Like tell me everything about, clinically, amyopathic dermatomyositis, CADA, right, often associated with MDA five antibodies and give me seven references. If you go and check those references, at least on the earlier versions of CHAT GPT and other forms, you're going to find some inaccuracies there, maybe some things that are made up. So, but AI is going to be used, we need to be guiding therapy. Interesting, article this week that's been presented at ACR and ULAR, appears in arthritis care and research I believe optimizing hydroxychloroquine, blood levels in lupus patients. This is study of eighteen forty two patients amongst whom almost five percent had, hydroxychloroquine ocular toxicity, and they showed that, having ocular toxicity was associated with at least a twofold higher, rate of blood levels being greater than eleven fifty nanograms per ml.
So, and also the rate, the risk of ocular toxicity goes up with cumulative exposure hydroxychloroquine being greater than 1,000, grams. So the idea here is that we should, I think everyone and Don Thomas, a great rheumatologist very interested in lupus said it's about time we start advocating for this and doing this. He's been doing it I think he said since 2018 and it clearly guides therapy, meaning you have to have blood levels definitely more than you know, 500 but actually really more like 900 and you know, whether you go up as high as eleven fifty as indicated by this article or whether you go up as high as 1,500 is sort of up to different publications but at least you know, 900 to eleven fifty and you can go higher but clinical benefits may not be great after eleven fifty and toxicity risk may rise. Point is, are you doing it? And the point is it's commercially available at LabCorp and most of the commercial labs are out there, Quest, and probably at your site if you jump up and down and yell and scream about it.

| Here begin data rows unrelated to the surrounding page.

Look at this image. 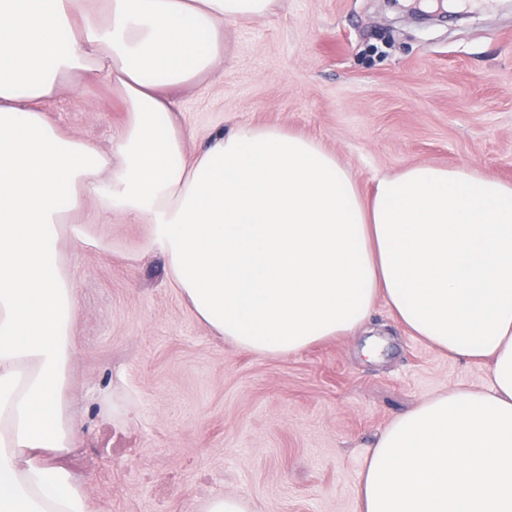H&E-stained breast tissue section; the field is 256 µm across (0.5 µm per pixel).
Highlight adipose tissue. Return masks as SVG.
<instances>
[{
  "label": "adipose tissue",
  "mask_w": 512,
  "mask_h": 512,
  "mask_svg": "<svg viewBox=\"0 0 512 512\" xmlns=\"http://www.w3.org/2000/svg\"><path fill=\"white\" fill-rule=\"evenodd\" d=\"M272 3L0 0V512H94L65 463L77 300L58 265L84 195L151 223L182 296L237 348L299 352L381 299L413 335L490 360V391L448 390L379 436L359 498L362 512H512V185L417 164L367 203L323 147L275 127L185 151L170 90L221 78L225 23ZM101 72L130 114L107 155L45 110L62 78Z\"/></svg>",
  "instance_id": "1"
}]
</instances>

Our last report, we have a few reports this week written by, APPs. This one was written by an APP in orthopedics, Jordan Lyon's five fractures you don't want to miss. It's a nice article, it's a quick read. It includes, femoral neck fractures which are often seen in the elderly often due to low energy falls and if you don't look for it, you won't find it and if you don't suspect it, you won't look hard enough. A Jones fracture, I don't know what that is.
It's a fracture of the fifth metatarsal at the metaphyseal diaphyseal junction. And these are often related to inversion injuries and you need three views of the ankle to actually find that. And then scaphoid fractures. The scaphoid is really prone by its biology and vascular supply to fractures that often occur by falling on an outstretched hand. And you may see that but you need again a three view x-ray and if you suspect it and because they have pain in the snuff box that's unrelenting and it's not found on x-ray, an MRI will prove the presence of a scaphoid fracture.
The other two, you're gonna have to go to the article and read. One of them I can't pronounce. Maybe you should go and look at it. RheumNow Live, it's coming in 2026, February in Dallas, Texas. Go to Room Now.
Live to register. It's filling up. We've got close to 300 people already registered. We're expecting about 500 total both on-site and online. We hope that you'll be one of them.
It's the holiday season. We do hope that you're going to have a blessed and wonderful holiday with you and your family. It's all about love. It's all about friendship. It's all about good food.
You can go off the Mediterranean diet for Christmas. Take care.